The federal government does not have to return more than $4 million in Nuclear Regulatory Commission fees to Southern Co. subsidiaries Alabama Power and Georgia Power, a court of federal claims judge ruled Monday..
In granting summary judgement to the U.S. federal government in this third round of litigation by the companies, Judge Patricia E. Campbell-Smith said earlier court rulings had already considered whether the companies should recoup NRC fees because of the Energy Department’s ongoing failure to take possession of spent nuclear fuel.
In court papers, the companies said they had not immediately appealed the denial of a potential $4.3 million recovery of NRC fees for fear that it would have delayed the already-awarded total of approximately $63 million they had won in a prior ruling on the DOE spent fuel breach.
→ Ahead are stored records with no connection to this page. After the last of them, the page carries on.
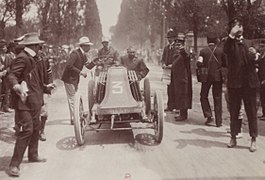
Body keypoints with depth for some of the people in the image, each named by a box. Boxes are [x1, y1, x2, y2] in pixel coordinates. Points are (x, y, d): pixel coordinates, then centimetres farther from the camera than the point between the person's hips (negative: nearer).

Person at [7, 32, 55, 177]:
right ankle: (14, 164, -7)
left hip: (34, 101, 10)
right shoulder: (22, 58, -15)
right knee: (27, 130, -13)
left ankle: (33, 155, 34)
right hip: (25, 101, -10)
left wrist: (45, 87, 31)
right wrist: (17, 87, -41)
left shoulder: (33, 59, 15)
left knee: (35, 128, 18)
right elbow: (11, 76, -23)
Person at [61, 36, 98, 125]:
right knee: (72, 99, -6)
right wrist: (80, 72, -28)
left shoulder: (83, 55, 9)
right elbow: (69, 66, -28)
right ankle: (73, 119, -2)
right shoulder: (75, 53, -20)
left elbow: (89, 66, 9)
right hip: (69, 79, -9)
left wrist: (96, 60, -6)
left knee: (75, 98, 15)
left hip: (75, 79, 9)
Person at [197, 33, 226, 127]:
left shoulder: (203, 51, -3)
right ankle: (218, 121, 6)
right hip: (218, 77, 1)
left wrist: (204, 66, 9)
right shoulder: (221, 50, -2)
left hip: (206, 76, -1)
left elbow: (199, 63, -11)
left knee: (204, 96, 15)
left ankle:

The U.S. Court of Appeals for the Federal Circuit has not ruled out the possibility of some nuclear plant operators collecting NRC fees, “only that in each case the evidence must be evaluated to determine whether the plaintiff met its burden of proof,” Judge Campbell-Smith said in the nine-page order.
The Energy Department was supposed to take possession of spent nuclear fuel and dispose of it permanently in the Yucca Mountain deep geological repository. However, the repository has been in limbo since 2010, when the Barack Obama administration effectively cancelled the project. The Donald Trump administration has proposed reviving the project as part its 2018 budget proposal for DOE.